ЦЕЛЬ ЗАДАНИЯ →
Верните дословно кусок текста о детях войны: начните с места, где стоят слова "Эстафету памяти о", и остановитесь после слов "самыми искренними свидетелями.".

ТЕКСТ →
━━━━━━━━━━━━━━━━━━━━━━━━━━━━━━
Медиакарта
5:41 | 29 марта 2024
Портал СМИ Тюменской области

Бесценные свидетели

Эстафету памяти о Великой Отечественной войне от ветеранов подхватили те, чье детство пришлось на суровые годы

Их отцы ушли на фронт, их матери заменили мужей у станков и в поле, и сами они, те, кому в грозном 1941-м было по 8–12 или чуть больше лет, несли тяжелую трудовую вахту в тылу. Они не были в действующей армии, но многое видели, слышали и пережили за эти долгие 1 418 дней и ночей, пока длилась нескончаемая война. Дети всегда были самыми искренними свидетелями.

Страшная весть

К началу войны 22 июня 1941 года мне исполнилось 8 лет 3 месяца и 19 дней. Жили мы в селе Солдатском Омской области. Мои папа и мама поженились довольно рано – в 19 лет, через год, в 1933-м, родился я, еще через полтора – второй сын, еще через два года появилась дочь. Жили родители очень дружно, он ее называл только Женечкой, она его – Васенькой. Правда, склонная к шуткам и розыгрышам, мама иногда подходила к отцу строевым шагом, принимала положение «смирно» и звонким голосом рапортовала: «Товарищ Зензин Василий Павлович, разрешите обратиться» и кратко излагала какую-нибудь не совсем обычную просьбу. Папа любил ее и старался выполнять даже неожиданные пожелания. А еще он умел говорить ей и о ней красивые слова. Помню, мы все вместе стояли у калитки своего дома и встречали маму, возвращавшуюся с продуктами из магазина. Ее огненно-рыжая волнистая прическа была как факел видна издалека. Папа с гордостью и ласково сказал: «Вон наше солнышко идет!».

22 июня 1941 года было воскресенье, мама готовила к обеду праздничный пирог, папа возился с детьми. Неожиданно появился посыльный и сказал, что всех мужчин срочно собирают в райком партии. Вернулся отец нескоро, а пока отсутствовал, «сарафанное радио» разнесло по селу тревожную весть – началась война. Возвратившийся папа грозную новость подтвердил, мама, конечно, сразу в слезы. Отец как мог ее успокоил, сказал: «Давай, мать, корми народ пирогами, а потом начнем собираться. Отправка завтра».

После того как все необходимое было отобрано и упаковано в вещевой мешок, папа позвал меня к патефону, попросил поставить недавно купленную грампластинку с новой песней о нашей огромной и прекрасной стране, занимающей одну шестую часть суши. В нашей семье музыку любили все. Папа негромко, чтобы не слышали другие, пояснил мне, что с учетом его общей и специальной подготовки он вряд ли будет воевать рядовым бойцом, скорее всего его назначат каким-то командиром. Ему очень нравятся слова этой песни и ее легкий маршевый ритм, под который можно запросто ходить строем. Он хочет записать слова и взять их с собой.
━━━━━━━━━━━━━━━━━━━━━━━━━━━━━━
ВЫДЕРЖКИ ИЗ ДАННЫХ →
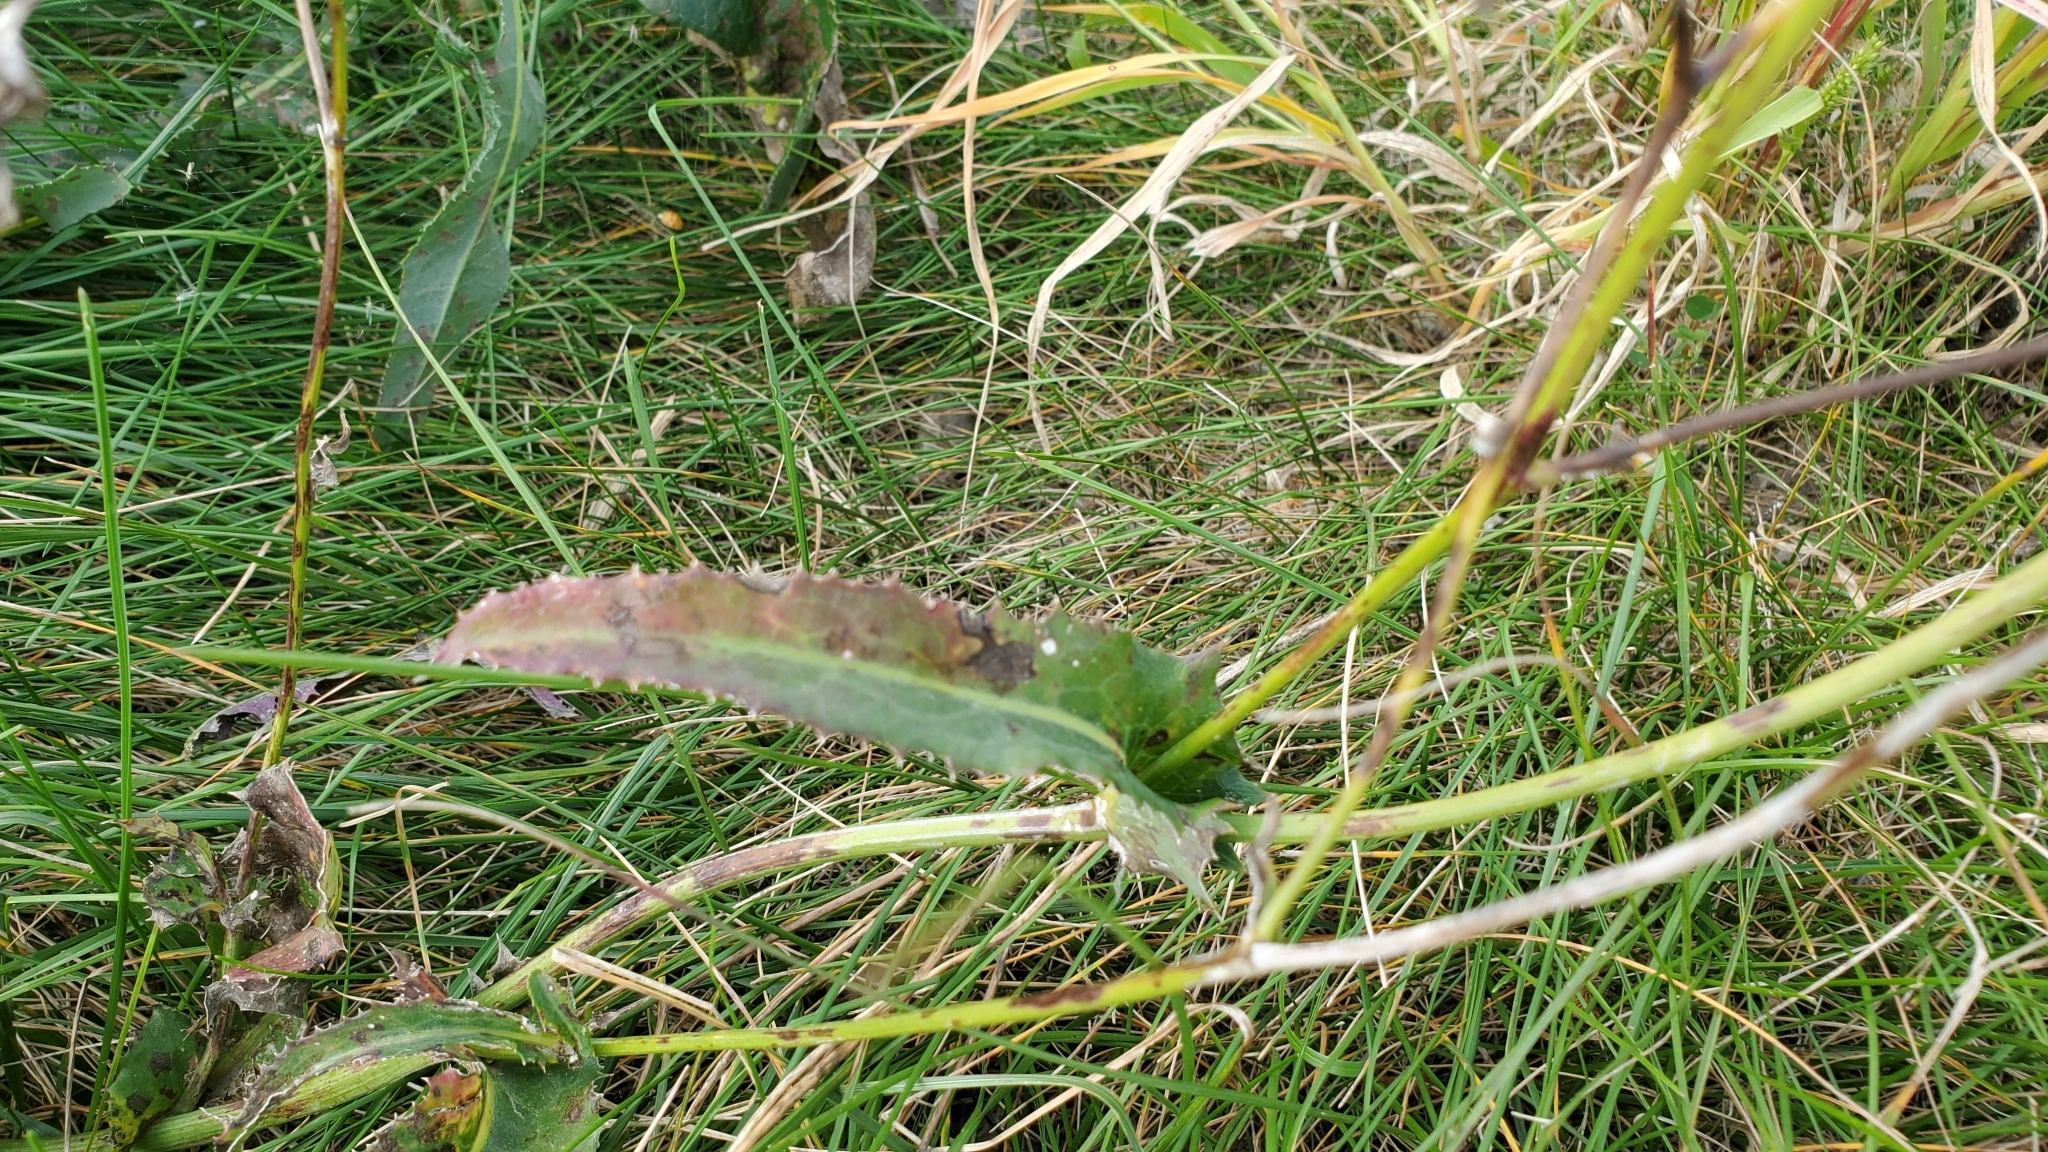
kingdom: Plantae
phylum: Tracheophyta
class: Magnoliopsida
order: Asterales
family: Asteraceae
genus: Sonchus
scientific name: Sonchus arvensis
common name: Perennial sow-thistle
━━━━━━━━━━━━━━━━━━━━━━━━━━━━━━
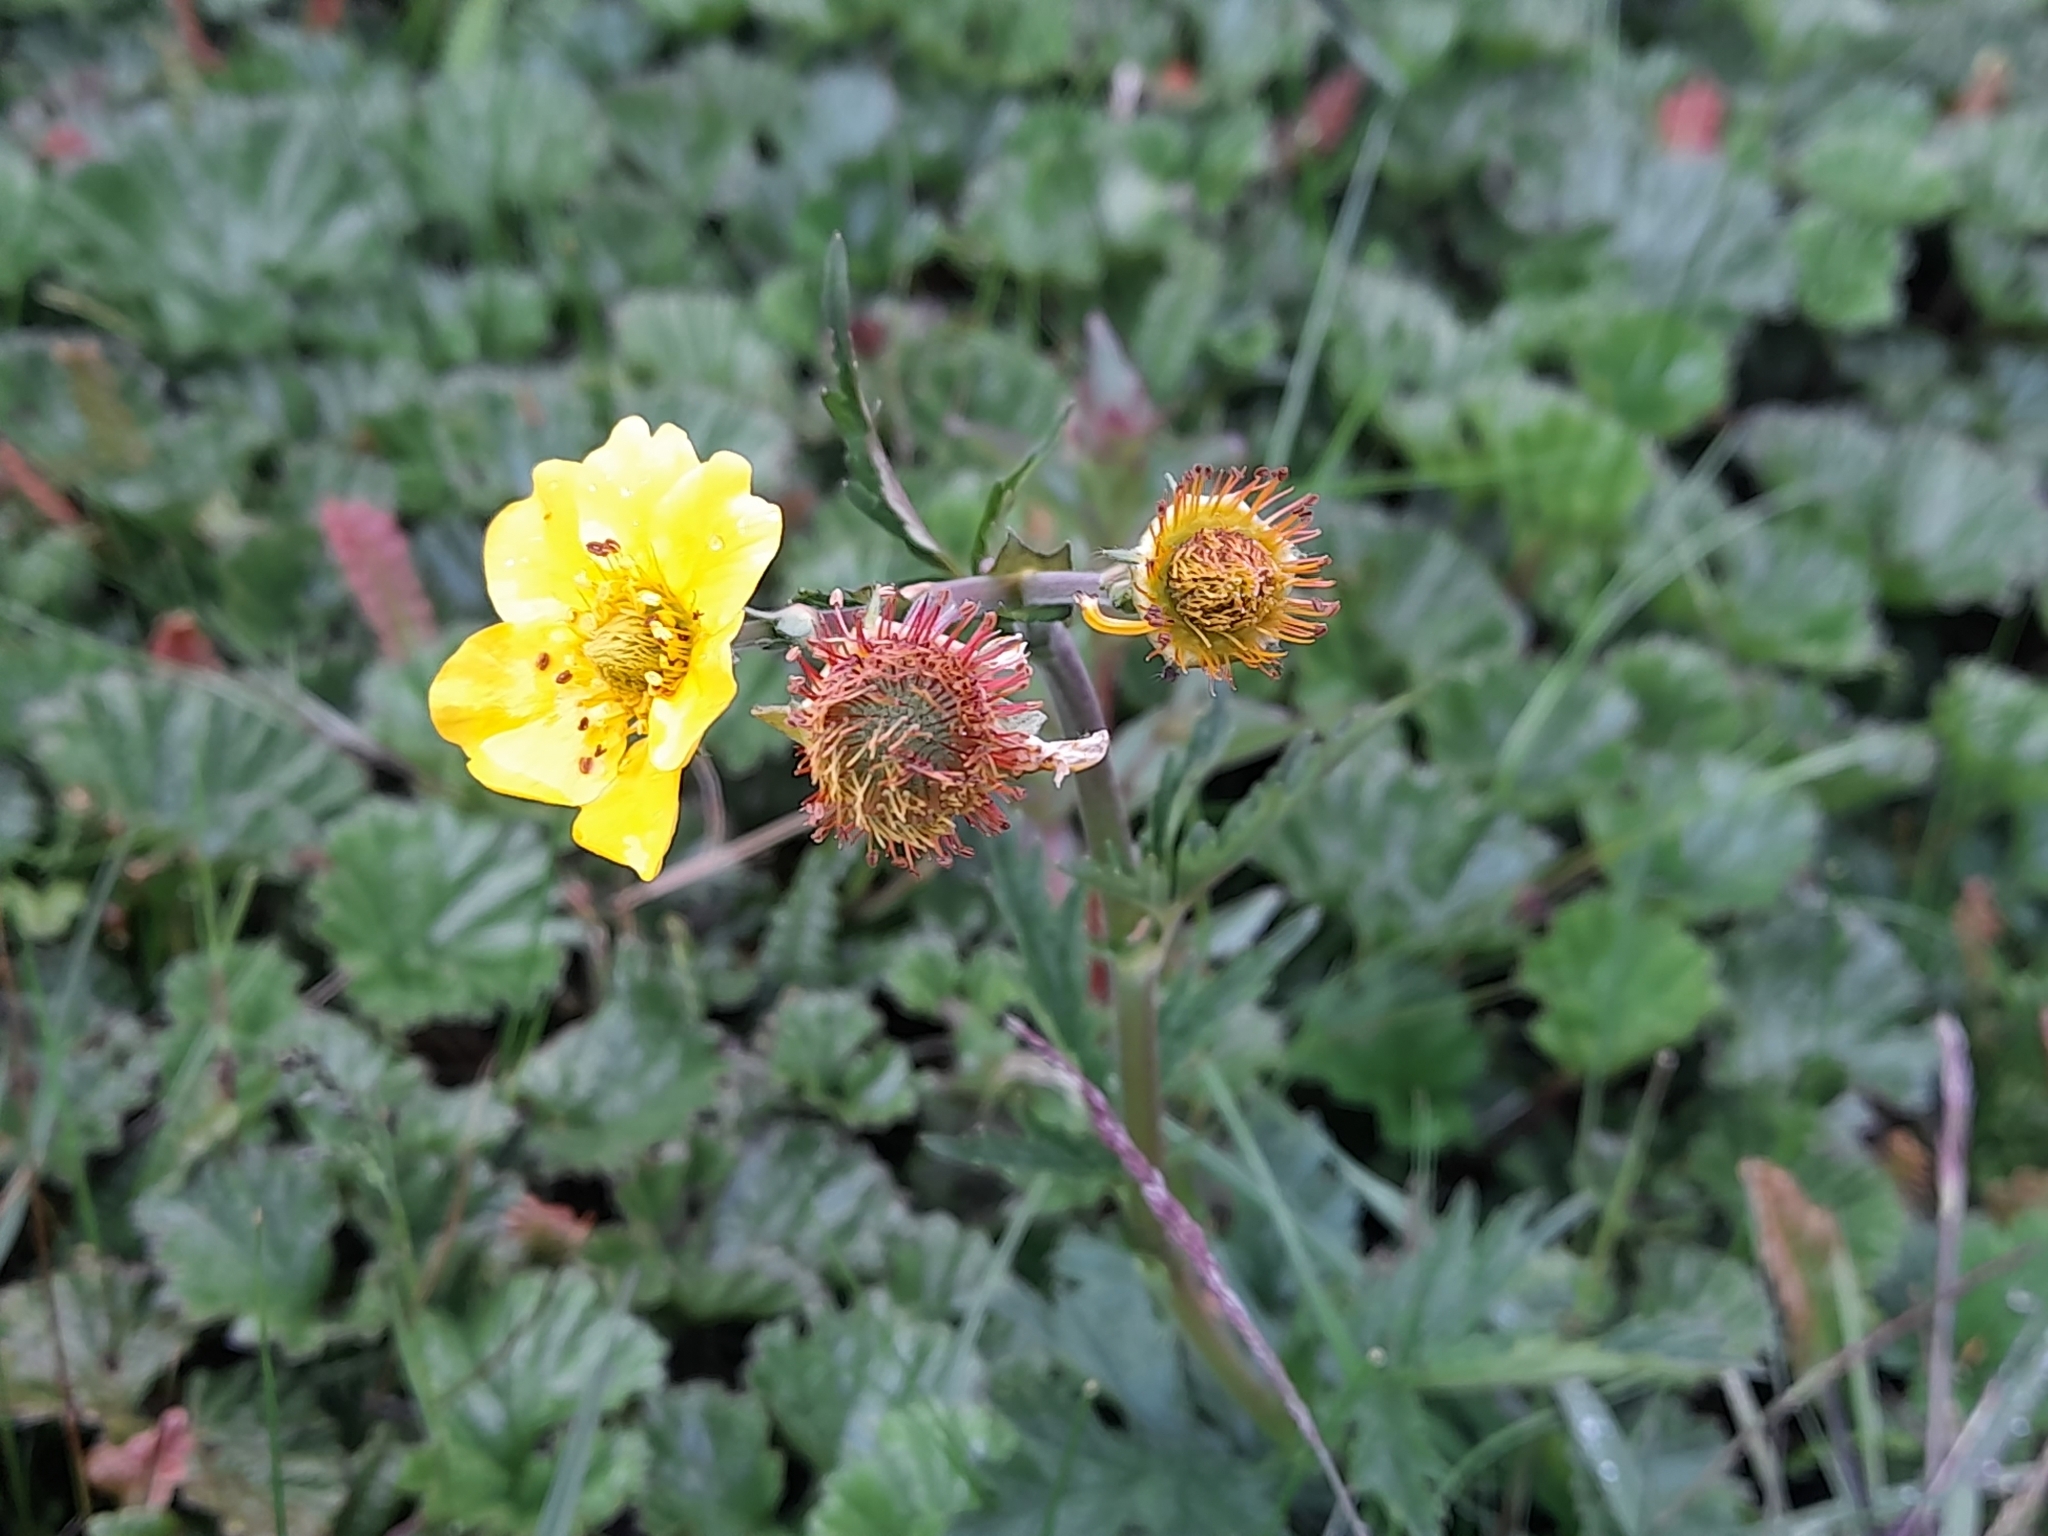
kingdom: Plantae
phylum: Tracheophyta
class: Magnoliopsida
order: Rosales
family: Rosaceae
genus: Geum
━━━━━━━━━━━━━━━━━━━━━━━━━━━━━━
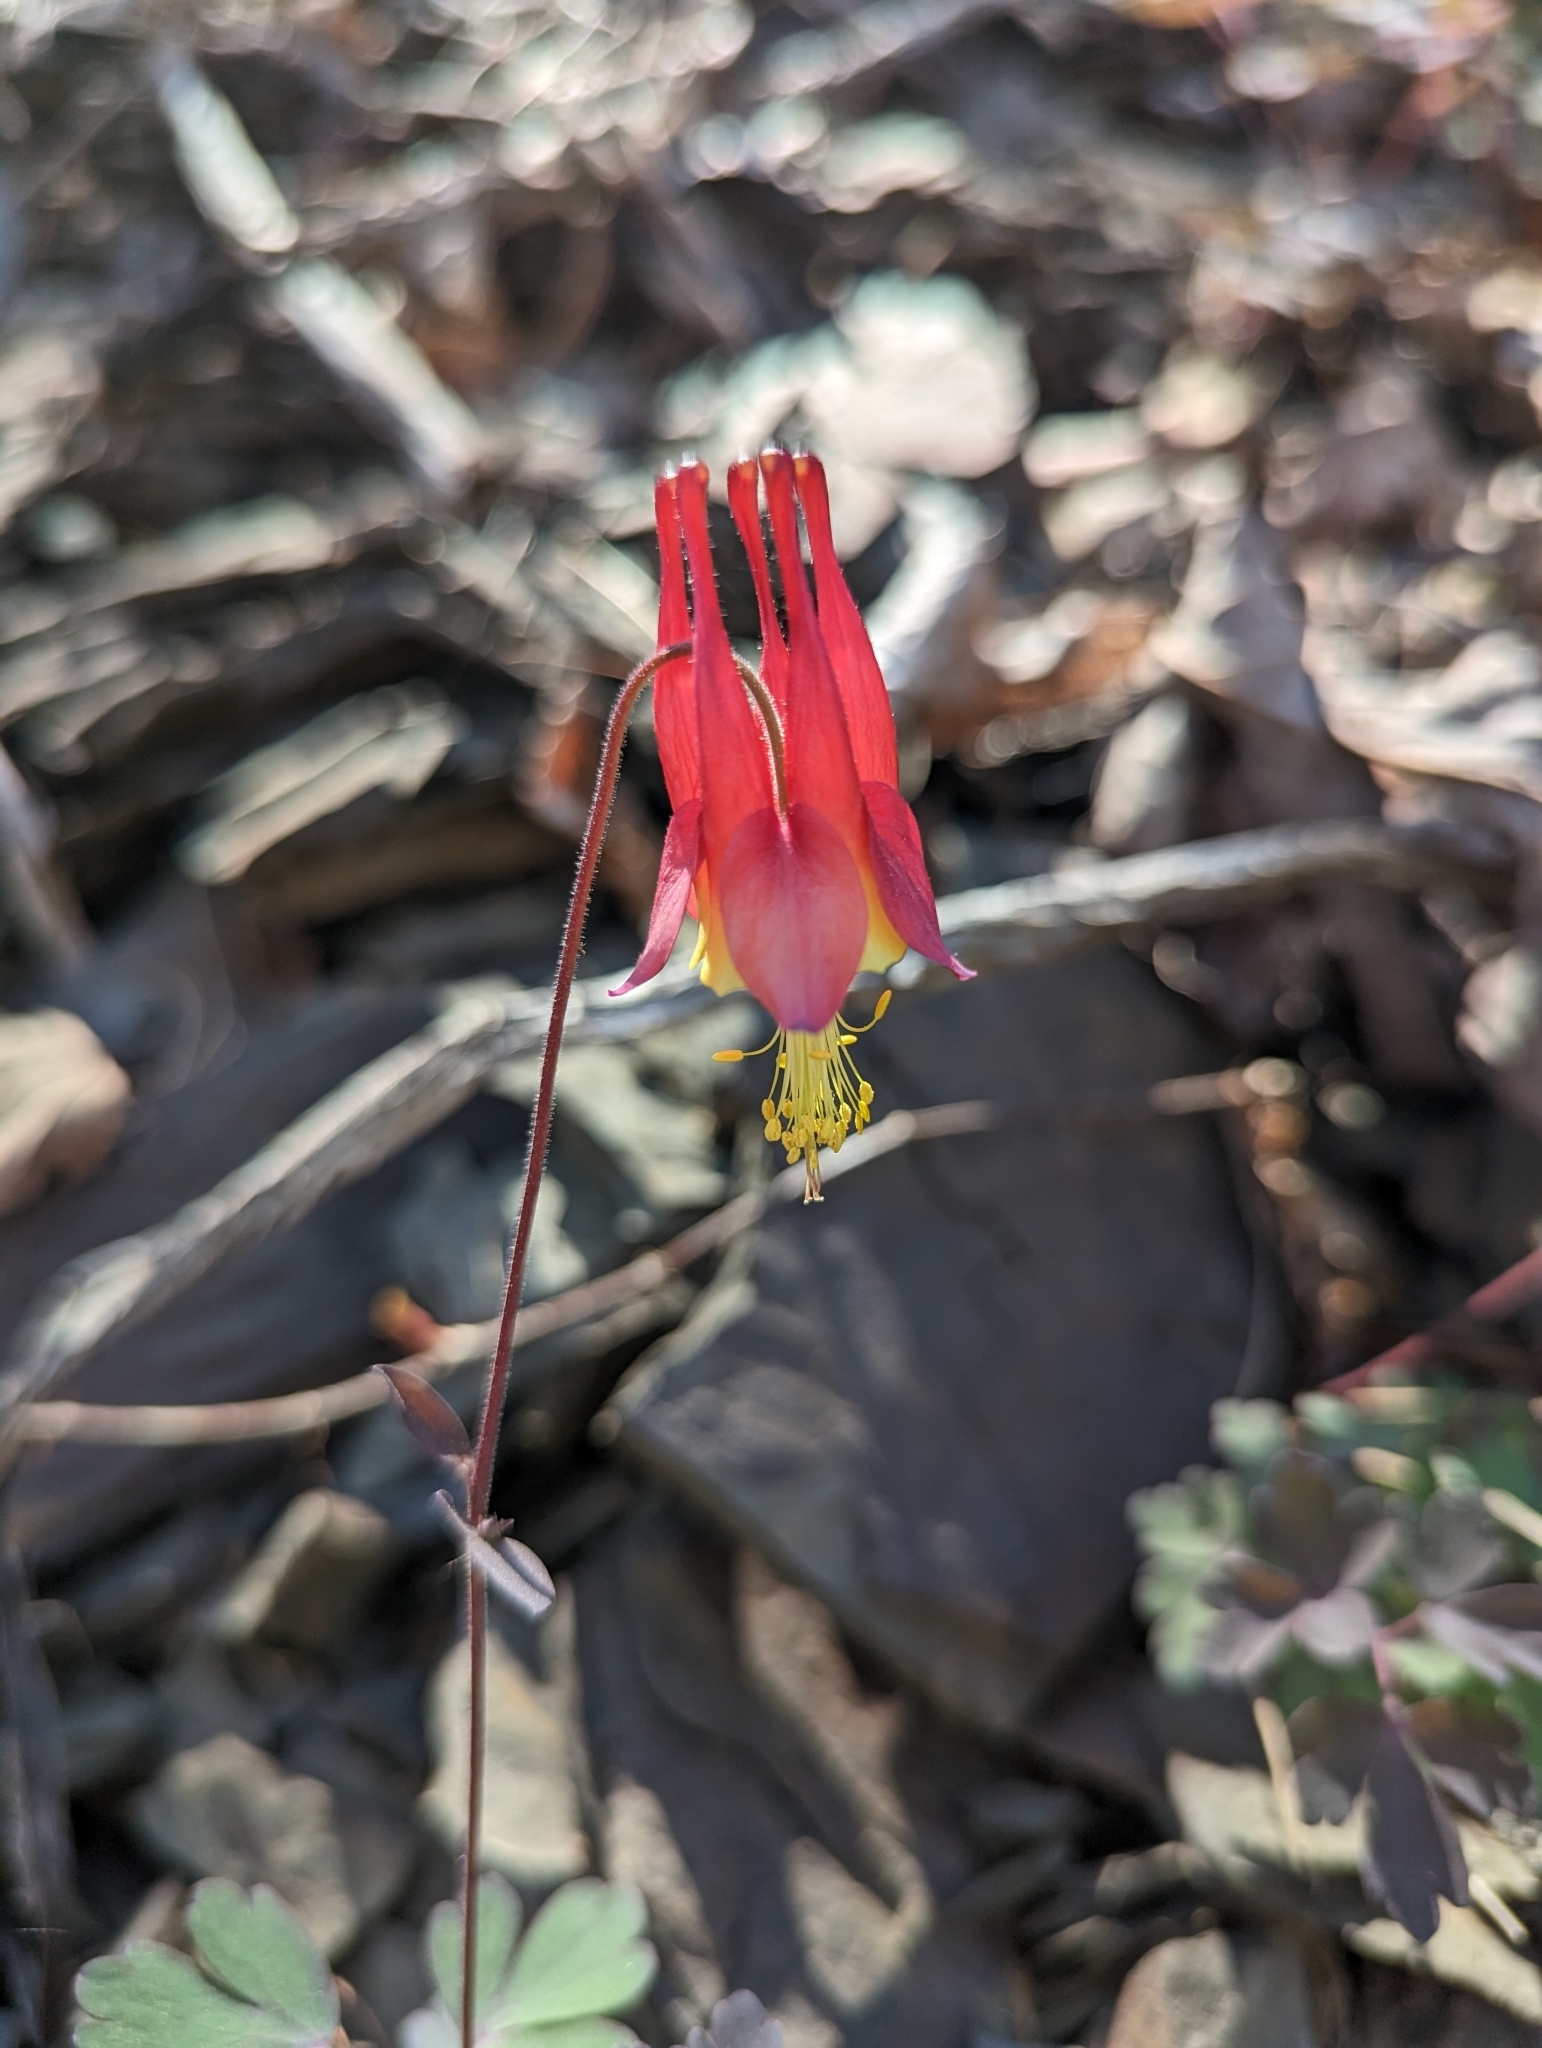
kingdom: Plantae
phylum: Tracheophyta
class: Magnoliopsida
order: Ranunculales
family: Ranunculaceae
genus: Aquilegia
━━━━━━━━━━━━━━━━━━━━━━━━━━━━━━
ОТВЕТ НА ЗАДАНИЕ →
Эстафету памяти о Великой Отечественной войне от ветеранов подхватили те, чье детство пришлось на суровые годы

Их отцы ушли на фронт, их матери заменили мужей у станков и в поле, и сами они, те, кому в грозном 1941-м было по 8–12 или чуть больше лет, несли тяжелую трудовую вахту в тылу. Они не были в действующей армии, но многое видели, слышали и пережили за эти долгие 1 418 дней и ночей, пока длилась нескончаемая война. Дети всегда были самыми искренними свидетелями.